The reservoir submergence involved 20 villages which were partially or fully submerged. 3000 people were displaced and resettled. Mining areas were also submerged for which compensation was provided. Apart from submergence of villages, the 2.5 m tall figure of Mother Goddess (dated to 5th century BC), a 16 tonne image, which was to come under the submergence village of Curdi in Sanguem taluka was relocated at Verna. Another temple, archaeologically dated to the 10th–11th century of the Kadamaba period, at Kurdi, Angod, which was falling under the submergence area of Salauli Reservoir, was also relocated to a site 17 km away. The relocation was done by dismantling of the original temple and then reassembling it at the new location after methodically numbering each stone, over a period of 11 years.

===Seismicity===
Following an earthquake in the project area (which lasted for 5 seconds and had no effect on the safety of the dam), a proposal has been mooted to install a seismograph near Salaulim dam (location 5 km from the Sanguem town) to monitor any tectonic activity in the area.

===Irrigation system===
The irrigation system of the project was planned to irrigate lands in Sanguem, Quepum and Salceto talukas (to grow sugar cane to meet the needs of Goa's first sugar mill). The canal, which takes off from the dam is on the left bank, known as the "Left Bank Main Canal" which is 25.73 km long, and is designed to carry a discharge of 13.6 m3/s. It has a network of distributary canals and minor canals to provide irrigation to an ultimate potential of 14326 ha. As originally planned, the main canal had distributary canals D1, D2-D3 (combined off taking from the main canal at chainage 17.05 km), minor canals M1, M2 and M3, which are all completed. However, the length of two of the distributary canals (D2 and D3) has been curtailed thus reducing the irrigation command by 4680 ha. The water thus saved is proposed to be used for increasing the water supply for domestic and industrial users by about 220 MLD. The total irrigation potential created is 14106 ha(ultimate potential) of which the CCA is 9537 ha. As a part of the command area development, 28 Water Users Associations (WUAs) have been instituted and out of these, 15 WUAs have been given control over the water distribution networks.

===Other benefits===
In the vicinity of the Salaulim dam area, proposals were mooted to set up a health centre with a modern hospital with 300 beds, along with a nature park and a botanical garden. The Botanical Garden was planned by the Goa Forest Department, patterned on the Brindavan Gardens in Mysore, involving landscaping and ornamental plantation.

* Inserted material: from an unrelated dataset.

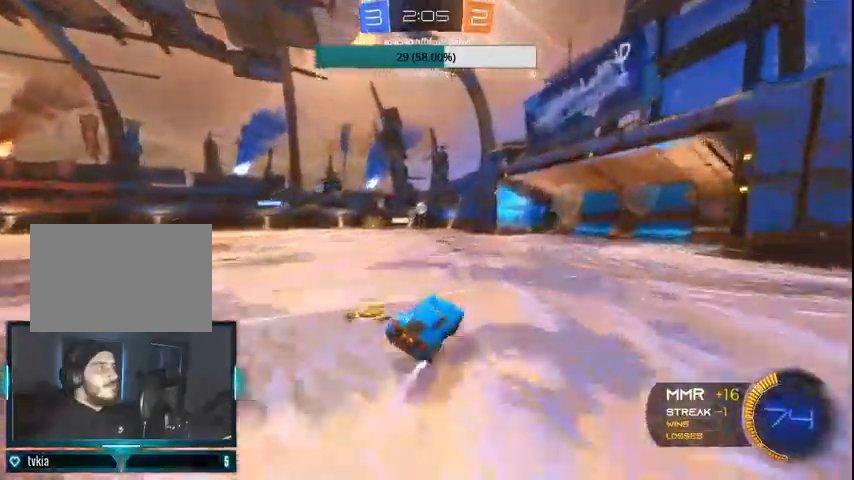
{"buttons": ["L1", "R2"], "left_stick": "left", "right_stick": "center", "events": [[67, "left_stick", "right"], [400, "L1", "down"], [400, "left_stick", "left"]]}
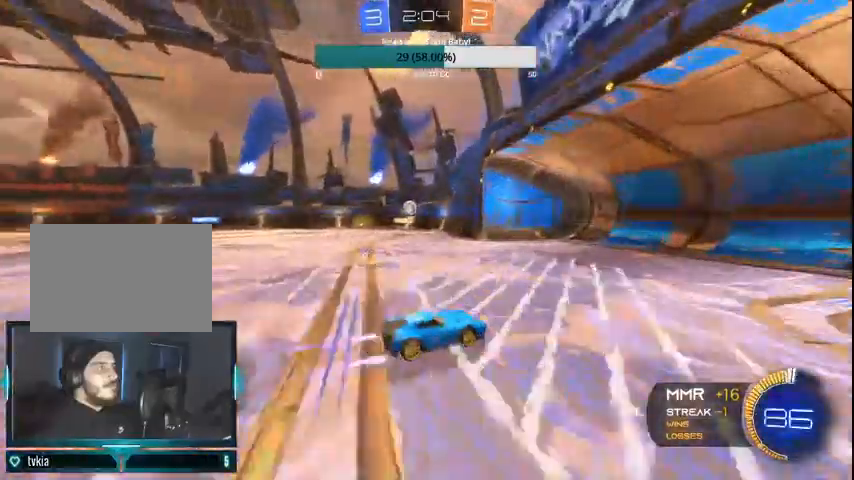
{"buttons": [], "left_stick": "left", "right_stick": "center", "events": [[100, "R2", "up"], [267, "L1", "up"]]}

Fish is an important factor in the life of Goans and in this context the reservoir area of Salaulim and Anjunem Irrigation projects have also provided livelihood opportunities for the fishing community. Fish seed farming was started in the fresh water lake of Salaulim for fish production.

==Pollution==
Mining operations are still done in three mines, which are located within 1 km from the reservoir periphery. A panel of experts has advised the authorities concerned to take adequate steps to prevent pollution of lake waters by mining effluents, as the reservoir is a source of drinking water supply.